**Exercise task:** Count the lines in the material below that contain the string "classic", matching case exactly, and give only the number.

**Input records:**

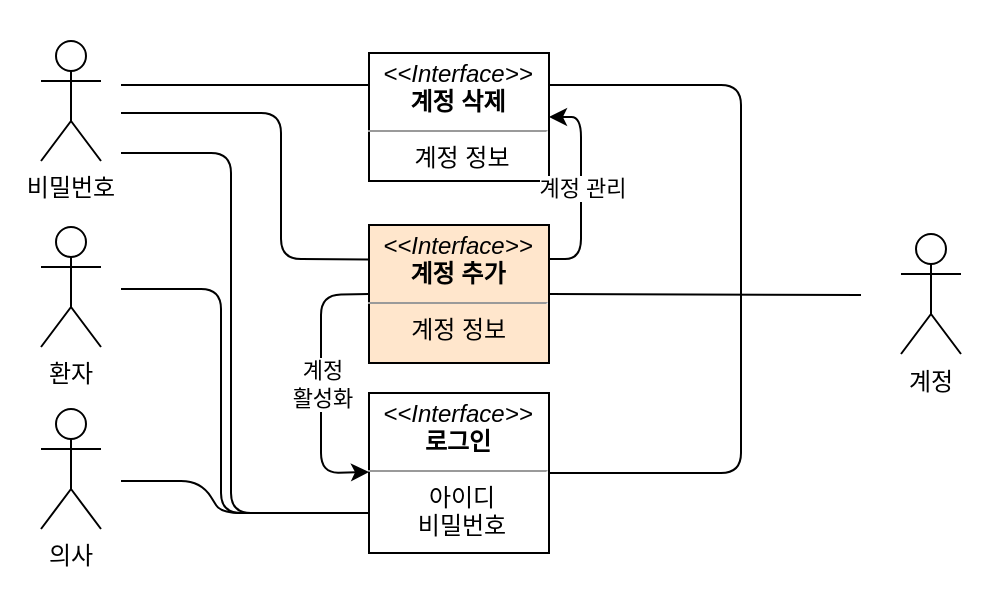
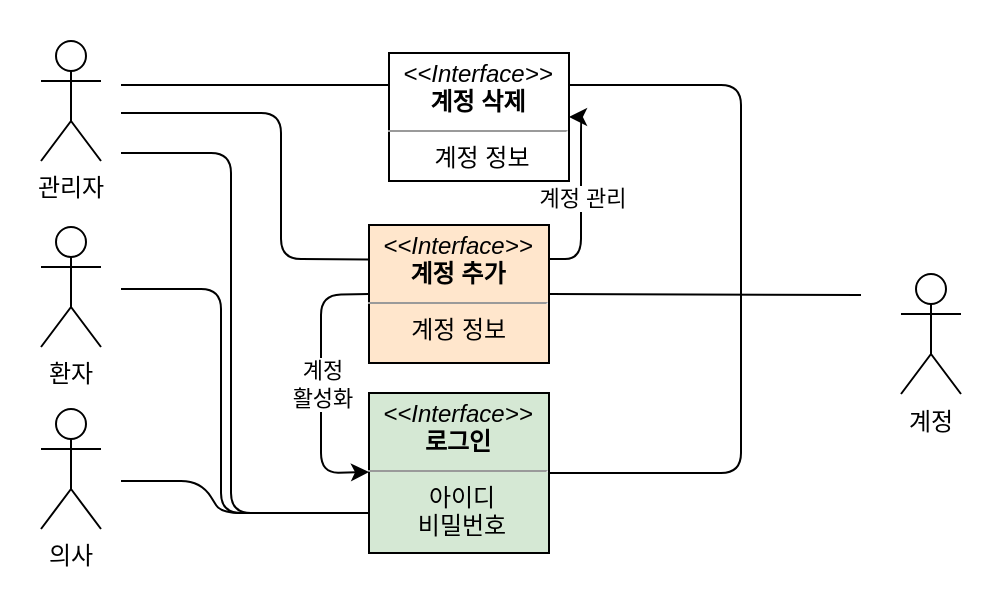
  <mxCell id="0" />
  <mxCell id="1" parent="0" />
- <mxCell id="2" value="비밀번호" style="shape=umlActor;verticalLabelPosition=bottom;verticalAlign=top;html=1;outlineConnect=0;" vertex="1" parent="1"><mxGeometry x="20" y="20" width="30" height="60" as="geometry" /></mxCell>
+ <mxCell id="2" value="관리자" style="shape=umlActor;verticalLabelPosition=bottom;verticalAlign=top;html=1;outlineConnect=0;" vertex="1" parent="1"><mxGeometry x="20" y="20" width="30" height="60" as="geometry" /></mxCell>
  <mxCell id="3" value="의사" style="shape=umlActor;verticalLabelPosition=bottom;verticalAlign=top;html=1;outlineConnect=0;" vertex="1" parent="1"><mxGeometry x="20" y="204" width="30" height="60" as="geometry" /></mxCell>
- <mxCell id="4" value="계정" style="shape=umlActor;verticalLabelPosition=bottom;verticalAlign=top;html=1;outlineConnect=0;" vertex="1" parent="1"><mxGeometry x="450" y="116.5" width="30" height="60" as="geometry" /></mxCell>
+ <mxCell id="4" value="계정" style="shape=umlActor;verticalLabelPosition=bottom;verticalAlign=top;html=1;outlineConnect=0;" vertex="1" parent="1"><mxGeometry x="450" y="136.5" width="30" height="60" as="geometry" /></mxCell>
  <mxCell id="5" value="&lt;p style=&quot;margin: 0px ; margin-top: 4px ; text-align: center&quot;&gt;&lt;i&gt;&amp;lt;&amp;lt;Interface&amp;gt;&amp;gt;&lt;/i&gt;&lt;br&gt;&lt;b&gt;계정 추가&lt;/b&gt;&lt;/p&gt;&lt;hr size=&quot;1&quot;&gt;&lt;p style=&quot;text-align: center ; margin: 0px 0px 0px 4px&quot;&gt;계정 정보&amp;nbsp;&lt;/p&gt;" style="verticalAlign=top;align=left;overflow=fill;fontSize=12;fontFamily=Helvetica;html=1;fillColor=#ffe6cc;" vertex="1" parent="1"><mxGeometry x="184" y="112" width="90" height="69" as="geometry" /></mxCell>
- <mxCell id="6" value="&lt;p style=&quot;margin: 4px 0px 0px&quot;&gt;&lt;i&gt;&amp;lt;&amp;lt;Interface&amp;gt;&amp;gt;&lt;/i&gt;&lt;br&gt;&lt;b&gt;계정 삭제&lt;/b&gt;&lt;/p&gt;&lt;hr size=&quot;1&quot;&gt;&lt;p style=&quot;margin: 0px ; margin-left: 4px&quot;&gt;계정 정보&lt;/p&gt;" style="verticalAlign=top;align=center;overflow=fill;fontSize=12;fontFamily=Helvetica;html=1;" vertex="1" parent="1"><mxGeometry x="184" y="26" width="90" height="64" as="geometry" /></mxCell>
- <mxCell id="7" value="&lt;p style=&quot;margin: 0px ; margin-top: 4px ; text-align: center&quot;&gt;&lt;i&gt;&amp;lt;&amp;lt;Interface&amp;gt;&amp;gt;&lt;/i&gt;&lt;br&gt;&lt;b&gt;로그인&lt;/b&gt;&lt;/p&gt;&lt;hr size=&quot;1&quot;&gt;&lt;p style=&quot;text-align: center ; margin: 0px 0px 0px 4px&quot;&gt;아이디&lt;/p&gt;&lt;p style=&quot;text-align: center ; margin: 0px 0px 0px 4px&quot;&gt;비밀번호&lt;/p&gt;" style="verticalAlign=top;align=left;overflow=fill;fontSize=12;fontFamily=Helvetica;html=1;" vertex="1" parent="1"><mxGeometry x="184" y="196" width="90" height="80" as="geometry" /></mxCell>
+ <mxCell id="6" value="&lt;p style=&quot;margin: 4px 0px 0px&quot;&gt;&lt;i&gt;&amp;lt;&amp;lt;Interface&amp;gt;&amp;gt;&lt;/i&gt;&lt;br&gt;&lt;b&gt;계정 삭제&lt;/b&gt;&lt;/p&gt;&lt;hr size=&quot;1&quot;&gt;&lt;p style=&quot;margin: 0px ; margin-left: 4px&quot;&gt;계정 정보&lt;/p&gt;" style="verticalAlign=top;align=center;overflow=fill;fontSize=12;fontFamily=Helvetica;html=1;" vertex="1" parent="1"><mxGeometry x="194" y="26" width="90" height="64" as="geometry" /></mxCell>
+ <mxCell id="7" value="&lt;p style=&quot;margin: 0px ; margin-top: 4px ; text-align: center&quot;&gt;&lt;i&gt;&amp;lt;&amp;lt;Interface&amp;gt;&amp;gt;&lt;/i&gt;&lt;br&gt;&lt;b&gt;로그인&lt;/b&gt;&lt;/p&gt;&lt;hr size=&quot;1&quot;&gt;&lt;p style=&quot;text-align: center ; margin: 0px 0px 0px 4px&quot;&gt;아이디&lt;/p&gt;&lt;p style=&quot;text-align: center ; margin: 0px 0px 0px 4px&quot;&gt;비밀번호&lt;/p&gt;" style="verticalAlign=top;align=left;overflow=fill;fontSize=12;fontFamily=Helvetica;html=1;fillColor=#d5e8d4;" vertex="1" parent="1"><mxGeometry x="184" y="196" width="90" height="80" as="geometry" /></mxCell>
  <mxCell id="8" value="" style="endArrow=none;html=1;exitX=1;exitY=0.25;exitDx=0;exitDy=0;" edge="1" parent="1" source="6"><mxGeometry width="50" height="50" relative="1" as="geometry"><mxPoint x="410" y="136" as="sourcePoint" /><mxPoint x="370" y="166" as="targetPoint" /><Array as="points"><mxPoint x="370" y="42" /></Array></mxGeometry></mxCell>
  <mxCell id="9" value="" style="endArrow=none;html=1;exitX=1;exitY=0.5;exitDx=0;exitDy=0;" edge="1" parent="1" source="7"><mxGeometry width="50" height="50" relative="1" as="geometry"><mxPoint x="300" y="246" as="sourcePoint" /><mxPoint x="370" y="166" as="targetPoint" /><Array as="points"><mxPoint x="370" y="236" /></Array></mxGeometry></mxCell>
  <mxCell id="10" value="" style="endArrow=none;html=1;entryX=0;entryY=0.25;entryDx=0;entryDy=0;" edge="1" parent="1" target="5"><mxGeometry width="50" height="50" relative="1" as="geometry"><mxPoint x="60" y="56" as="sourcePoint" /><mxPoint x="184" y="66" as="targetPoint" /><Array as="points"><mxPoint x="140" y="56" /><mxPoint x="140" y="129" /></Array></mxGeometry></mxCell>
  <mxCell id="11" value="" style="endArrow=none;html=1;fillColor=#f8cecc;" edge="1" parent="1"><mxGeometry width="50" height="50" relative="1" as="geometry"><mxPoint x="60" y="240" as="sourcePoint" /><mxPoint x="184" y="256" as="targetPoint" /><Array as="points"><mxPoint x="100" y="240" /><mxPoint x="110" y="256" /><mxPoint x="130" y="256" /><mxPoint x="150" y="256" /></Array></mxGeometry></mxCell>
  <mxCell id="12" value="" style="endArrow=none;html=1;exitX=1;exitY=0.5;exitDx=0;exitDy=0;" edge="1" parent="1" source="5"><mxGeometry width="50" height="50" relative="1" as="geometry"><mxPoint x="310" y="156" as="sourcePoint" /><mxPoint x="430" y="147" as="targetPoint" /><Array as="points" /></mxGeometry></mxCell>
  <mxCell id="13" value="" style="endArrow=classic;html=1;exitX=0;exitY=0.5;exitDx=0;exitDy=0;" edge="1" parent="1" source="5"><mxGeometry relative="1" as="geometry"><mxPoint x="84" y="235.5" as="sourcePoint" /><mxPoint x="184" y="235.5" as="targetPoint" /><Array as="points"><mxPoint x="160" y="147" /><mxPoint x="160" y="236" /></Array></mxGeometry></mxCell>
  <mxCell id="14" value="계정&lt;br&gt;활성화" style="edgeLabel;resizable=0;html=1;align=center;verticalAlign=middle;horizontal=1;" connectable="0" vertex="1" parent="13"><mxGeometry relative="1" as="geometry" /></mxCell>
  <mxCell id="15" value="" style="endArrow=classic;html=1;entryX=1;entryY=0.5;entryDx=0;entryDy=0;" edge="1" parent="1" target="6"><mxGeometry relative="1" as="geometry"><mxPoint x="274" y="129" as="sourcePoint" /><mxPoint x="390" y="116" as="targetPoint" /><Array as="points"><mxPoint y="129" x="290" /><mxPoint y="58" x="290" /></Array></mxGeometry></mxCell>
  <mxCell id="16" value="계정 관리" style="edgeLabel;resizable=0;html=1;align=center;verticalAlign=middle;" connectable="0" vertex="1" parent="15"><mxGeometry relative="1" as="geometry" /></mxCell>
  <mxCell id="17" value="환자" style="shape=umlActor;verticalLabelPosition=bottom;verticalAlign=top;html=1;outlineConnect=0;" vertex="1" parent="1"><mxGeometry x="20" y="113" width="30" height="60" as="geometry" /></mxCell>
  <mxCell id="18" value="" style="endArrow=none;html=1;entryX=0;entryY=0.75;entryDx=0;entryDy=0;" edge="1" parent="1" target="7"><mxGeometry width="50" height="50" relative="1" as="geometry"><mxPoint x="60" y="76" as="sourcePoint" /><mxPoint x="115" y="256" as="targetPoint" /><Array as="points"><mxPoint x="115" y="76" /><mxPoint x="115" y="256" /></Array></mxGeometry></mxCell>
  <mxCell id="19" value="" style="endArrow=none;html=1;entryX=0;entryY=0.75;entryDx=0;entryDy=0;" edge="1" parent="1" target="7"><mxGeometry width="50" height="50" relative="1" as="geometry"><mxPoint x="60" y="144" as="sourcePoint" /><mxPoint x="110" y="256" as="targetPoint" /><Array as="points"><mxPoint x="110" y="144" /><mxPoint x="110" y="256" /></Array></mxGeometry></mxCell>
  <mxCell id="20" value="" style="endArrow=none;html=1;exitX=0;exitY=0.25;exitDx=0;exitDy=0;" edge="1" parent="1" source="6"><mxGeometry width="50" height="50" relative="1" as="geometry"><mxPoint x="180" y="36" as="sourcePoint" /><mxPoint x="60" y="42" as="targetPoint" /><Array as="points" /></mxGeometry></mxCell>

**Response:** 2